5. Surprising people step up. People that previously worked diligently and quietly raise their hands to help. Whatever fear stopped them before becomes less important than the bigger purpose of supporting colleagues and customers through challenging times.

6. Some leaders freeze. Help unfreeze them. Most of us think we know how we would react to a crisis, but until it happens, we don’t know for sure. Some leaders play a smaller, seemingly low-risk game to avoid making mistakes. During a crisis, leading to win is light years away from trying not to lose. If you see somebody that is stuck, offer to help them get out of their head, zoom out to see the bigger picture, and zoom back in (together) to develop solutions.

7. Process improvement becomes easier. With high tides, the impetus to change is minimal—why change what’s working? When performance sinks during a crisis, the urgency grows, and, miraculously, we begin to find ways to simplify processes, lower costs, deliver better and faster, and hack our way out of danger. The constraints that kept the company from improving before are tossed aside now in favor of survival.

8. Crises test values. The values established during high tides are stress-tested during low tides. Everyone will see, as they experience the challenges, which values are real. A crisis is an opportunity for the team to emerge stronger than before, to identify improvement areas, or to become ordinary. In the end, the organization and its people are either stronger or weaker, but they are never again the same.

9. Focus sharpens. When the pantry is full, we’re confident the next meal will be there. The high tide increases complacency. At low tide, lack and scarcity enter our awareness, and our attention shifts to making sure we eat again. Low tides sharpen our focus and drive us to act.

10. Routine decisions (and timeliness) are magnified. Leaders make dozens of choices each day, most of them unchallenged. During a crisis, every decision has heightened significance and scrutiny. Don’t delay time-sensitive decisions, remove obstacles to people’s performance, and spend a bit more time discussing unintended consequences.

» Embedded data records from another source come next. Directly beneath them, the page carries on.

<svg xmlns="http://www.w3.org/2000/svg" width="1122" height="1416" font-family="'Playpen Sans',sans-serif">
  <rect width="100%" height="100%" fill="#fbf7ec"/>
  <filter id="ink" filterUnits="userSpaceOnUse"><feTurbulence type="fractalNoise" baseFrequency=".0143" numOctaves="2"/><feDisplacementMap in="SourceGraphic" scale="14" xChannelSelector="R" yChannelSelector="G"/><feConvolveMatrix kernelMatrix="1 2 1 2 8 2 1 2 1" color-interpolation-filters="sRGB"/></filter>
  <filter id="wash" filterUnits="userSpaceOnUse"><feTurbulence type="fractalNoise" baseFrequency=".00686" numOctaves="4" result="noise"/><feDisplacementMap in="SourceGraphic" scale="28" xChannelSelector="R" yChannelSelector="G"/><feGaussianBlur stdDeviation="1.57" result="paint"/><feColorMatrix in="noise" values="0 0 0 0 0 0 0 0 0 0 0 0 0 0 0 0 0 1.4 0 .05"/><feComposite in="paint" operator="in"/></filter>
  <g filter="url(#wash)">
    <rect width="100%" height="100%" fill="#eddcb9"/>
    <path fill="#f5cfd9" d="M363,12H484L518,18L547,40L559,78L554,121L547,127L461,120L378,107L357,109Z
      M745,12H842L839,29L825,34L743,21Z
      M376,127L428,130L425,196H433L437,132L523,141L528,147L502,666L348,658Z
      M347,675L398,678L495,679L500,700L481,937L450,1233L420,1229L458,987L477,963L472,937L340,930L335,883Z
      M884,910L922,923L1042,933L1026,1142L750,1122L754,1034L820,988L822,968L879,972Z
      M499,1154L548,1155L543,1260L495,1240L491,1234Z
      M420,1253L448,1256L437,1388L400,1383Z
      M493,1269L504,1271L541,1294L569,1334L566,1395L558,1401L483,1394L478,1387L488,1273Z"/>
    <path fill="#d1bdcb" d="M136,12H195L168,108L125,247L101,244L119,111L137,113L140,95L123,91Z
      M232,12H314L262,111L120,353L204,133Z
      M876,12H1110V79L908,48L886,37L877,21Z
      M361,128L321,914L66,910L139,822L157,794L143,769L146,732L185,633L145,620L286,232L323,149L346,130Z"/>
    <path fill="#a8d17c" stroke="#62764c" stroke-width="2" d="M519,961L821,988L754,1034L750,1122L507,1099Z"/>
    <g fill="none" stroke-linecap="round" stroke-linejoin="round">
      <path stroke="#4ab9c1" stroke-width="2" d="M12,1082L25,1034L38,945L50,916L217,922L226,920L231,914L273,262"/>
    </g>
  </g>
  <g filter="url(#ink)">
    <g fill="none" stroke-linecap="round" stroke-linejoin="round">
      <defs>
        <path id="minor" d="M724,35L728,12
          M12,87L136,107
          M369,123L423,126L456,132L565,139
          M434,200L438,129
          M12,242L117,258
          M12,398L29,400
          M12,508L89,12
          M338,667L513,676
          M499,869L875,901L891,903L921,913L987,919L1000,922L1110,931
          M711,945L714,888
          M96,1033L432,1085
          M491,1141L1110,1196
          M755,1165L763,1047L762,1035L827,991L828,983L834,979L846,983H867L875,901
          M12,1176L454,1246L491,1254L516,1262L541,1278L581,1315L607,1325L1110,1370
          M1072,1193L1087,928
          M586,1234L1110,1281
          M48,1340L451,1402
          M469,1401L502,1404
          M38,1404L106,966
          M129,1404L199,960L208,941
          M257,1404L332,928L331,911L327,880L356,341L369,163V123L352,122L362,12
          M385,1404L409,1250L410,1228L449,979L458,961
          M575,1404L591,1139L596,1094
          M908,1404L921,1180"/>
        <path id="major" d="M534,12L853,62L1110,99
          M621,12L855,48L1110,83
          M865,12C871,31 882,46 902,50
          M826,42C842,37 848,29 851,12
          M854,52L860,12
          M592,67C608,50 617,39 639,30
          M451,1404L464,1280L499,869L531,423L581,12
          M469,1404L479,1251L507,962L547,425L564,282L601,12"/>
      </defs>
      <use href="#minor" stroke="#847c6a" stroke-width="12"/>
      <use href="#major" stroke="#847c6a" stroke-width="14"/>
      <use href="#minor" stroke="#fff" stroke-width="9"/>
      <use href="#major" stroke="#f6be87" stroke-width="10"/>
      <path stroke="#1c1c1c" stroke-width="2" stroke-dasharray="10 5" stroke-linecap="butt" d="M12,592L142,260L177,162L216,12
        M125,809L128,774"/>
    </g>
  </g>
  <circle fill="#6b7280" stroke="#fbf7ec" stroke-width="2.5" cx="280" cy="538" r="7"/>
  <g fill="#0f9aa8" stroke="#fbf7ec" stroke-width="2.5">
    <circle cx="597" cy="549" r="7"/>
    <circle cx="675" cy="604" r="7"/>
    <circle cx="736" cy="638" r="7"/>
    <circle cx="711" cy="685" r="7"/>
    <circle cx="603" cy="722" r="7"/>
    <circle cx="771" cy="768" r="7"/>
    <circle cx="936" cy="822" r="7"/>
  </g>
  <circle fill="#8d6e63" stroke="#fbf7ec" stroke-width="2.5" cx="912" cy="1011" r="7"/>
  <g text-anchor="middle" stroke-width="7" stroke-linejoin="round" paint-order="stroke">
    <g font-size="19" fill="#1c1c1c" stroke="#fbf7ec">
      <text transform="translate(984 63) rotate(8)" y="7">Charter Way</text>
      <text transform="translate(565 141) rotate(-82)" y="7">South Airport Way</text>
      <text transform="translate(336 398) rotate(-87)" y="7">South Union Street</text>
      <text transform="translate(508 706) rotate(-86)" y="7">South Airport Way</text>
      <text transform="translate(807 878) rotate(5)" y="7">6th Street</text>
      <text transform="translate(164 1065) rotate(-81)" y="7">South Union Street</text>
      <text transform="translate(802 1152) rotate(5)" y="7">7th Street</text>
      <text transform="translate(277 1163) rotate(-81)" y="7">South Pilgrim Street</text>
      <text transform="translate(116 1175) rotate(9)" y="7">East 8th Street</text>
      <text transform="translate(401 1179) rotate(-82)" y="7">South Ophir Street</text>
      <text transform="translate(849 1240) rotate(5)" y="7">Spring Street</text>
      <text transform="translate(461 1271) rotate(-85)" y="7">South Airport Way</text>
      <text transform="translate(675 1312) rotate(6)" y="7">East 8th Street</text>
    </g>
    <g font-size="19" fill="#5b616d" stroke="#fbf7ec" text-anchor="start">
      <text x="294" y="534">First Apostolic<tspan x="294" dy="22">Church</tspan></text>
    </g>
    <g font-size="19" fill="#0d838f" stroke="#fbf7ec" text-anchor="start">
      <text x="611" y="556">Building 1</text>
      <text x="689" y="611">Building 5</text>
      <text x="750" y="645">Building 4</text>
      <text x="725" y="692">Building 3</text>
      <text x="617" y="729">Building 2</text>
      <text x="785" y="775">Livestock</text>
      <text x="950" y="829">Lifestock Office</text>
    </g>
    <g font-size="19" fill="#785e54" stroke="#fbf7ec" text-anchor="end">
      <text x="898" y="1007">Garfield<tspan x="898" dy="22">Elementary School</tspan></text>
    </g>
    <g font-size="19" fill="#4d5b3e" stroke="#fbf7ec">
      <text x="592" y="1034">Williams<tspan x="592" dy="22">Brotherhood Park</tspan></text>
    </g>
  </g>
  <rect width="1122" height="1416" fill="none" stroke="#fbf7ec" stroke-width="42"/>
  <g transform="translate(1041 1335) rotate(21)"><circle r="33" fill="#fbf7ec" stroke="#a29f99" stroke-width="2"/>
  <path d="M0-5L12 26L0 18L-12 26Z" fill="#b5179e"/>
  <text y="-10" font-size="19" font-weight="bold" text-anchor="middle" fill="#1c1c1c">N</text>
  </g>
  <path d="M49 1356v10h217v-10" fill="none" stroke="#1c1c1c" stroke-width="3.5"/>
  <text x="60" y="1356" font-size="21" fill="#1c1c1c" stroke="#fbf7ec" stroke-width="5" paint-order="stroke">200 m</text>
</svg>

11. How we lead matters more. People are scared, nerves frayed, trust is low, and the stakes are high. Motive always matters in leadership, but crisis requires us to bring our best selves to work. There is a vast difference between uncertainty and panic. Everyone will be looking for signs that normalcy will eventually return and that their leaders are with them during the crisis.

Words spoken and written will be picked apart for hidden meaning, so clarity of communication is critical. This is also a perfect time to focus on what’s missing that may help comfort and guide our teams, so a kind word of encouragement, checking in on their well-being, and taking an extra few minutes to listen, will be a powerful demonstration of leadership.

12. The biggest lesson—take gentle care of one another.